Margins to Mainstream
The high school dropout rate among FSU immigrants has increased since their arrival in the 1990’s, and now stands at 42% - over four times the national average for native Israelis!
Matriculation exams begin already in tenth grade and get progressively harder. FSU students are challenged by the matriculation process and Hebrew language as much or more than by the academic material.
The answer is Margins to Mainstream, a multi-year, school and family intervention project to prevent high school dropout from ninth through twelfth grades. IAIC transforms school’s facilities into Russian-speaking support centers, providing after-school enrichment and tutoring to students, and professional counseling and assistance to parents in collaboration with local social workers.
Present participants include 100 students from grades 9 to 12. Most originate from the Caucasus region and are characterized as "at-risk" by the school and by community services. A Brookdale Institute study reported that 40% lacked social contact with non-immigrant Israelis, and 25% lacked social contact outside their families altogether.
A Learning Center offers supplemental tutoring and assistance with daily schoolwork and with matriculation materials. Since the majority of students come from low-income families, IAIC provides social and community activities. Communal participation and leadership activities include student gardening and concerts for retirement homes, and other activities which schools cannot afford, but which translate into critical success factors in a student’s self-esteem and growth. Group facilitators, teachers and a Russian-speaking educational counselor work at the school with the students and their parents..

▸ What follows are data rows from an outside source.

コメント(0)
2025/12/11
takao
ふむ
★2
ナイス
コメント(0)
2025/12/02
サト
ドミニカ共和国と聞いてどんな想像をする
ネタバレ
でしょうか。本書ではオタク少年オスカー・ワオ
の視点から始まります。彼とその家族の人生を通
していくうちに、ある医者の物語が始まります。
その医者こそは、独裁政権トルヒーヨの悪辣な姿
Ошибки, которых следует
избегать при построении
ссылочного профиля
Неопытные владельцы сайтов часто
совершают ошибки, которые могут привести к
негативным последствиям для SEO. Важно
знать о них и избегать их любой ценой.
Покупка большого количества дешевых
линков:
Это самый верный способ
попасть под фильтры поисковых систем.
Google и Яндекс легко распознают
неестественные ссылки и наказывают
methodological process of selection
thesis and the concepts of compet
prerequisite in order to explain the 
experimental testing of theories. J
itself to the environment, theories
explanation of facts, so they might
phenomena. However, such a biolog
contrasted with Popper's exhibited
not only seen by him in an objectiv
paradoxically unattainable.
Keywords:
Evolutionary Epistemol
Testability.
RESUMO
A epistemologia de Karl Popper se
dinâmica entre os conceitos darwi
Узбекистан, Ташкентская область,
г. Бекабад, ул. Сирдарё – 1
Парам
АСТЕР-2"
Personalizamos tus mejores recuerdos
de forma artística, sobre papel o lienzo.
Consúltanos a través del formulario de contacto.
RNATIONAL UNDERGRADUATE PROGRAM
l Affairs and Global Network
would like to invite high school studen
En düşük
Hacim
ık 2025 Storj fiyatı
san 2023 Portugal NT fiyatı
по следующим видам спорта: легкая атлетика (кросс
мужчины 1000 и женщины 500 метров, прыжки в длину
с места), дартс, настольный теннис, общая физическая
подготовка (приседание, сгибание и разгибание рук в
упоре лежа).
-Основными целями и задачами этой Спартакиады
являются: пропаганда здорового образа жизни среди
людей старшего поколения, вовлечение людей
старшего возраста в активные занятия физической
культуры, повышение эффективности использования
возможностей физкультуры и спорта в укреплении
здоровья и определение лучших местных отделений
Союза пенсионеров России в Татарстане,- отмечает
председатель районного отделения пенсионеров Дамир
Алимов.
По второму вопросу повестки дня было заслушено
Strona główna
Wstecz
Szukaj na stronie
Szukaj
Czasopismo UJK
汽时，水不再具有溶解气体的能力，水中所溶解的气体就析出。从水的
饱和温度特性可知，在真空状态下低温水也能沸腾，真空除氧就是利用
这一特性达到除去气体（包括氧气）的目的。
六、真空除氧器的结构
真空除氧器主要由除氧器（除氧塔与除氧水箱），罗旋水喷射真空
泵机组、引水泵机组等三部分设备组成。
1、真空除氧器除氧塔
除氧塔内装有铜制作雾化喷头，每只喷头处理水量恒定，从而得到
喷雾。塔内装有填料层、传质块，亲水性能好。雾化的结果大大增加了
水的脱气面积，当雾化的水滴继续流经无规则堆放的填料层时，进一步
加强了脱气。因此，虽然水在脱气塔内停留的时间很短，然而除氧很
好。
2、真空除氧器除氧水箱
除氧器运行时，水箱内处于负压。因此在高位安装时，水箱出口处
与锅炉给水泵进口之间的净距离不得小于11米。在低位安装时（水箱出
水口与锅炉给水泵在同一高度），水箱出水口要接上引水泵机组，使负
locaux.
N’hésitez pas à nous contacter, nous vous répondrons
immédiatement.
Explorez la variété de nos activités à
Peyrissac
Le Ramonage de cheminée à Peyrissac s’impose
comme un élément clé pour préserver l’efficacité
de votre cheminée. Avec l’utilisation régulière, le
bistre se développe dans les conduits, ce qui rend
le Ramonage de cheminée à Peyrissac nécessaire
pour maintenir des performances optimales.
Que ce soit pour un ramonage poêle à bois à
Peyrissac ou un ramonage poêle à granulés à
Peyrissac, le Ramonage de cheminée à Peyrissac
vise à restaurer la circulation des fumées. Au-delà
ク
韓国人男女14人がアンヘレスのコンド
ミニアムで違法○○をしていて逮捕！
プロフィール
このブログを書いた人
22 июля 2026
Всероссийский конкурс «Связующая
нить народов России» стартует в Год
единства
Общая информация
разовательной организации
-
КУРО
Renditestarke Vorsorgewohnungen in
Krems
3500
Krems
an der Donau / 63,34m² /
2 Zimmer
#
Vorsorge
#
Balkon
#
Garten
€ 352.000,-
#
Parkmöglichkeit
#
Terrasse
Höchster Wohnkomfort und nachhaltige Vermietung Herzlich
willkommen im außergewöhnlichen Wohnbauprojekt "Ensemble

The impact after 2 years of operation is that almost all have passed their matriculation exams to date, attendance, participation and behavior have dramatically improved and participants are integrating better into their community by joining sports clubs and other extra-curricular programming.
Two-year goals are:
• to raise the matriculation rates of FSU students in participating schools by 50%
• to develop a model program to be replicated in many locales with large immigrant populations
• to integrate this program into the national master plan of the Ministry of Education.